[Source text]

# Ar15 Coyote Hunting In Michigan



## Ike Lapina (Jul 23, 2018)

I have a 300 blackout ar15 and want to hunt coyotes. I live in lower Michigan zone 3. I don't really know what the laws are or if I can use the ar15. I heard about 5 round mags and nighttime laws are different from daytime. I just want to do it all legally.


----------



## fowlme (Jun 19, 2009)

Look at the other AR coyote hunt thread. It has the map with the regulations for night.


----------



## Ike Lapina (Jul 23, 2018)

fowlme said:


> Look at the other AR coyote hunt thread. It has the map with the regulations for night.


I can't find the thread. Do you know the exact name


----------



## doggk9 (Aug 27, 2006)

[/Source text]
[Extracted records]

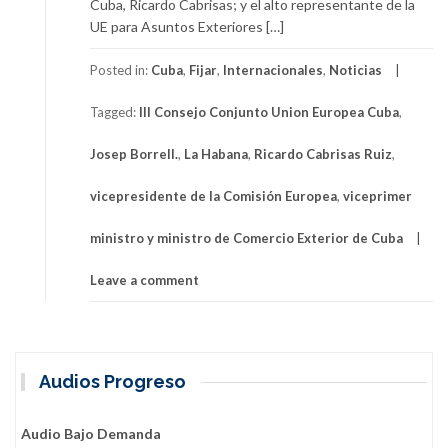
Cuba, Ricardo Cabrisas; y el alto representante de la
UE para Asuntos Exteriores […]
Posted in:
Cuba
,
Fijar
,
Internacionales
,
Noticias
Tagged:
III Consejo Conjunto Union Europea Cuba
,
Josep Borrell.
,
La Habana
,
Ricardo Cabrisas Ruiz
,
vicepresidente de la Comisión Europea
,
viceprimer
ministro y ministro de Comercio Exterior de Cuba
Leave a comment
Audios Progreso
Audio Bajo Demanda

[/Extracted records]

» Description of the task
Pick up the Michigan coyote hunting thread from the point where it stops. The rows stand apart from the coyote hunting thread.

» Expected answer
300 blackout is not legal after dark, but you can use it during daylight with a 5 round limiter

Sent from my SM-N950U using Tapatalk


----------



## Ike Lapina (Jul 23, 2018)

doggk9 said:


> 300 blackout is not legal after dark, but you can use it during daylight with a 5 round limiter
> 
> Sent from my SM-N950U using Tapatalk


Ok thanks


----------



## fowlme (Jun 19, 2009)




----------



## Ike Lapina (Jul 23, 2018)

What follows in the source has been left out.